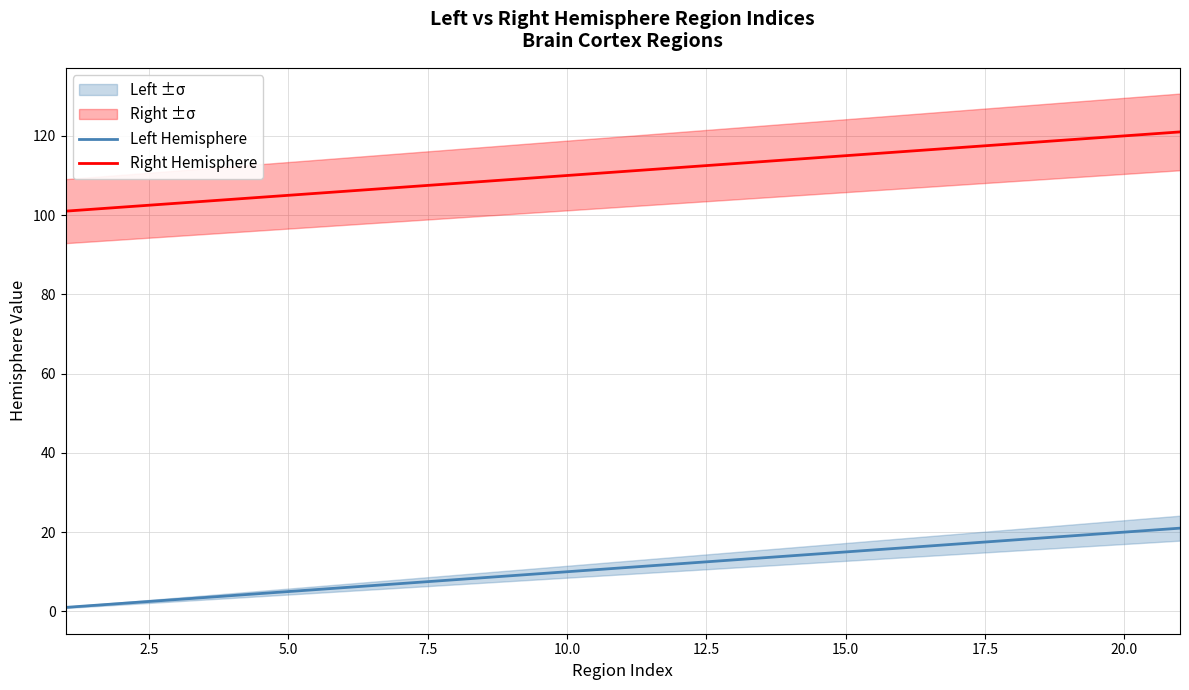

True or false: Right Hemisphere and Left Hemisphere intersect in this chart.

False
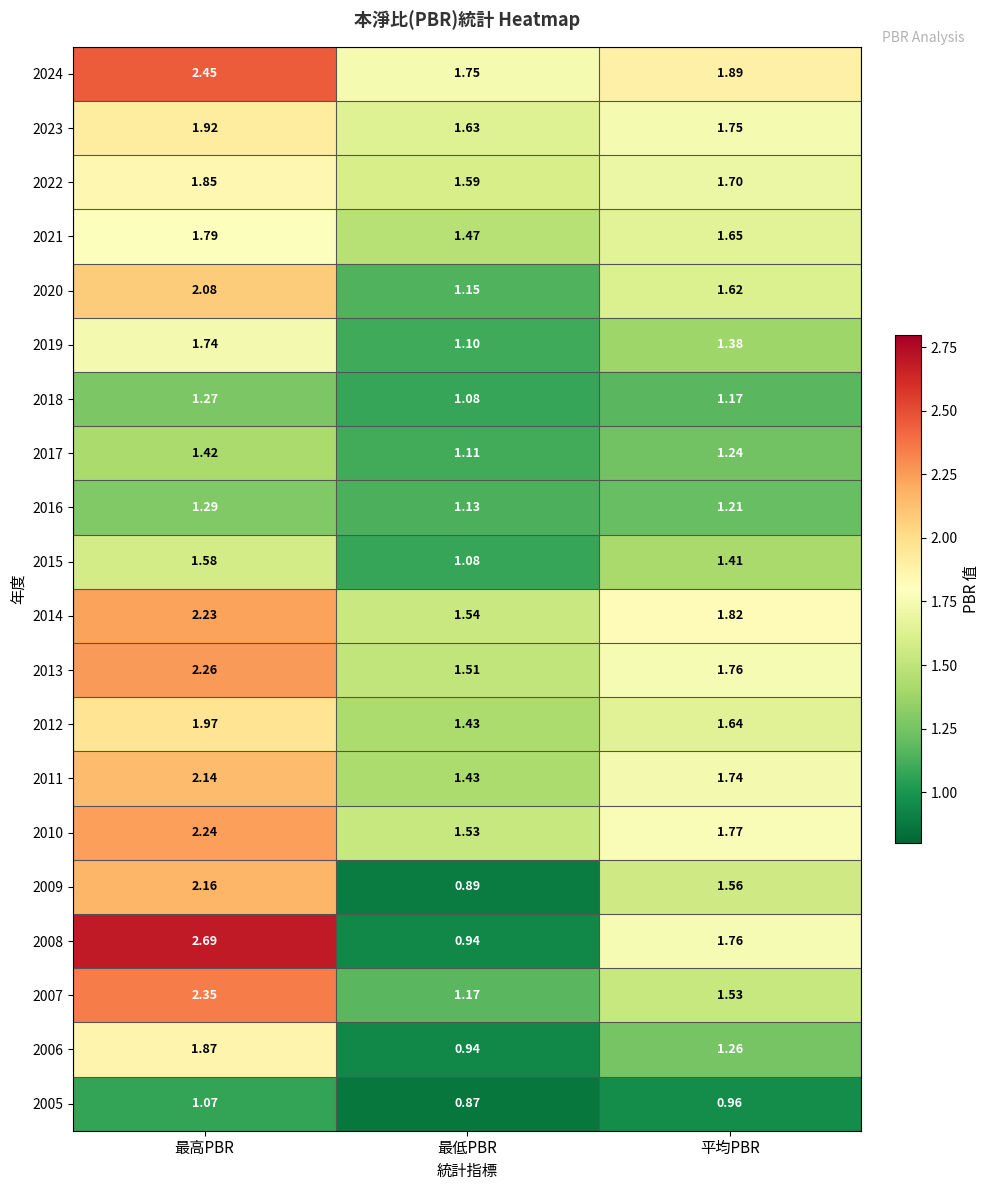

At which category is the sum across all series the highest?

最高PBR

------------------------------------------------------------

What the task asks:
Reproduce the data above line for line without any changes, omitting the pictures.

Your response:
True or false: Right Hemisphere and Left Hemisphere intersect in this chart.

False

At which category is the sum across all series the highest?

最高PBR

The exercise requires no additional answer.